Differential privacy works by adding calibrated random noise to statistics, limiting how much any single person's data can affect the output. That noise is precisely what the order prohibits. The text goes further, requiring that coarsening (e.g., turning a county into a state) be preferred and that suppression be used only as a "last resort." Any method involving randomness — sampling, swapping, cell key — is now suspect.

Why differential privacy became the default

From 1990 to 2010 the Census relied on swapping records to protect privacy. That turned out to be trivially breakable: researchers showed they could reconstruct individual responses from published tables. Political operatives and demographers admitted to doing exactly that, often for gerrymandering. When the Bureau adopted differential privacy for the 2020 Census, it wasn't because the math was elegant — it was the only option that stopped record-reconstruction attacks while keeping the data usable.

The order's practical fallout

Ted, the privacy researcher behind this analysis, puts it bluntly: future statistical releases will be either useless or unsafe. Coarsening and suppression are blunt instruments — they gut the granularity that social scientists, economists, and policymakers need.
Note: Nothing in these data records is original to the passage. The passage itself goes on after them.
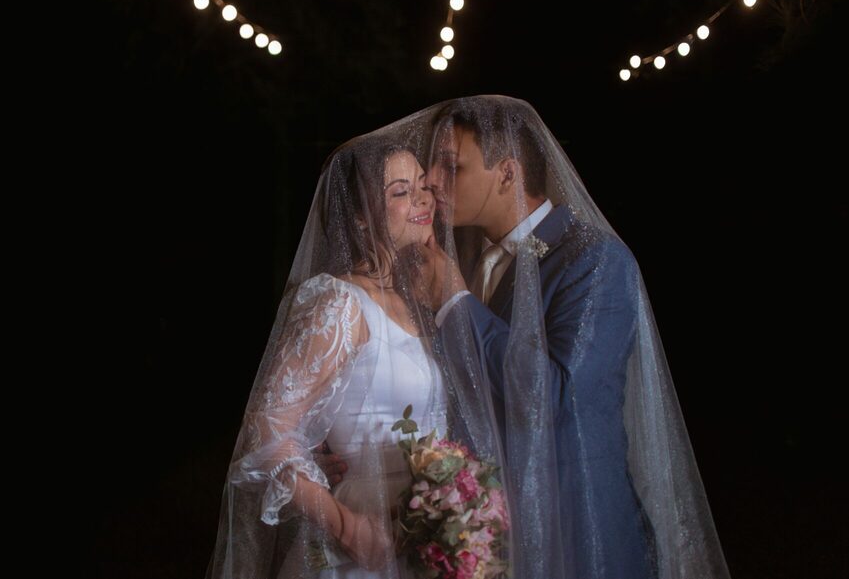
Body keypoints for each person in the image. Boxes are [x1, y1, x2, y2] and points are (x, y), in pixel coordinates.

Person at [414, 95, 731, 579]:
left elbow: (559, 397)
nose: (431, 180)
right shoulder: (477, 259)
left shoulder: (595, 260)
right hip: (492, 528)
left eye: (450, 165)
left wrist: (457, 304)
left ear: (507, 173)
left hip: (578, 528)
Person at [204, 122, 504, 578]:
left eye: (423, 186)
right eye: (402, 192)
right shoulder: (339, 303)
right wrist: (346, 525)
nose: (424, 199)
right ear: (361, 215)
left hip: (429, 538)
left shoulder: (420, 301)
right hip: (359, 544)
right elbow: (266, 434)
If agencies try to avoid noise by falling back to swapping or sampling, they're reintroducing randomness, which the order appears to forbid. The only path that doesn't violate the order is releasing heavily aggregated or suppressed numbers that bear little resemblance to the detailed statistics users depend on.

Meanwhile, the confidentiality obligations under federal law remain in full effect. The order itself says it "shall not be interpreted to conflict with any constitutional, statutory, regulatory, or other legal provision." So the Census Bureau must still protect individual records, but the one tool that made that possible while preserving utility is now illegal.

The Bureau now faces the impossible task of producing useful statistics without the only technique that made them both useful and safe.